==== Extracted records ====

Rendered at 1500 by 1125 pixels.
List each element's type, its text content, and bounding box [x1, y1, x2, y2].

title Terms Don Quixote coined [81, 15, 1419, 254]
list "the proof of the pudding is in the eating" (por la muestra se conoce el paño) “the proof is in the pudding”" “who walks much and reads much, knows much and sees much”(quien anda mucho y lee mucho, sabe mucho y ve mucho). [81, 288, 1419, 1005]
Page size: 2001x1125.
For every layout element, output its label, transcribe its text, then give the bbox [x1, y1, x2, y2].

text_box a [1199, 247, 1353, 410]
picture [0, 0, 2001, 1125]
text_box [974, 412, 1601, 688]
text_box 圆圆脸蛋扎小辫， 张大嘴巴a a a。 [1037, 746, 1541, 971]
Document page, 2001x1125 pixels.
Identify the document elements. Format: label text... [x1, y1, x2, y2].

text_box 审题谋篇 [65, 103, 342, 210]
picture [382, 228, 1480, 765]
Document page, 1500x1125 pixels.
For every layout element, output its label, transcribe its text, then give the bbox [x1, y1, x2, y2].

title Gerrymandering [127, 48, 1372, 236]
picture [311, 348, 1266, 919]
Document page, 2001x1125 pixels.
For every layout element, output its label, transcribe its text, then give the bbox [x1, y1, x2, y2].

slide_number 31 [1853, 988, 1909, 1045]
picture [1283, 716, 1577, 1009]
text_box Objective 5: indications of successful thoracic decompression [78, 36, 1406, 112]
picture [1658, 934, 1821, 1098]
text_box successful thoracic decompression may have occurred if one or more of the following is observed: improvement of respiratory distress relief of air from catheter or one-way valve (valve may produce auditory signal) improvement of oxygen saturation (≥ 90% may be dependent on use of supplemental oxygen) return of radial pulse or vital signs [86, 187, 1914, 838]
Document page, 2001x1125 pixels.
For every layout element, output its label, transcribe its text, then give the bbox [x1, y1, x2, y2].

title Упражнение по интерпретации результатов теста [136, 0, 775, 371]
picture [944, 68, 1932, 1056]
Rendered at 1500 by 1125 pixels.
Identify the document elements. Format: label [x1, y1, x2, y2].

====

Would you output the full listing exactly as given?

# Exercise response
Rendered at 1500 by 1125 pixels.
List each element's type, its text content, and bounding box [x1, y1, x2, y2].

title Terms Don Quixote coined [81, 15, 1419, 254]
list "the proof of the pudding is in the eating" (por la muestra se conoce el paño) “the proof is in the pudding”" “who walks much and reads much, knows much and sees much”(quien anda mucho y lee mucho, sabe mucho y ve mucho). [81, 288, 1419, 1005]
Page size: 2001x1125.
For every layout element, output its label, transcribe its text, then give the bbox [x1, y1, x2, y2].

text_box a [1199, 247, 1353, 410]
picture [0, 0, 2001, 1125]
text_box [974, 412, 1601, 688]
text_box 圆圆脸蛋扎小辫， 张大嘴巴a a a。 [1037, 746, 1541, 971]
Document page, 2001x1125 pixels.
Identify the document elements. Format: label text... [x1, y1, x2, y2].

text_box 审题谋篇 [65, 103, 342, 210]
picture [382, 228, 1480, 765]
Document page, 1500x1125 pixels.
For every layout element, output its label, transcribe its text, then give the bbox [x1, y1, x2, y2].

title Gerrymandering [127, 48, 1372, 236]
picture [311, 348, 1266, 919]
Document page, 2001x1125 pixels.
For every layout element, output its label, transcribe its text, then give the bbox [x1, y1, x2, y2].

slide_number 31 [1853, 988, 1909, 1045]
picture [1283, 716, 1577, 1009]
text_box Objective 5: indications of successful thoracic decompression [78, 36, 1406, 112]
picture [1658, 934, 1821, 1098]
text_box successful thoracic decompression may have occurred if one or more of the following is observed: improvement of respiratory distress relief of air from catheter or one-way valve (valve may produce auditory signal) improvement of oxygen saturation (≥ 90% may be dependent on use of supplemental oxygen) return of radial pulse or vital signs [86, 187, 1914, 838]
Document page, 2001x1125 pixels.
For every layout element, output its label, transcribe its text, then give the bbox [x1, y1, x2, y2].

title Упражнение по интерпретации результатов теста [136, 0, 775, 371]
picture [944, 68, 1932, 1056]
Rendered at 1500 by 1125 pixels.
Identify the document elements. Format: label [x1, y1, x2, y2].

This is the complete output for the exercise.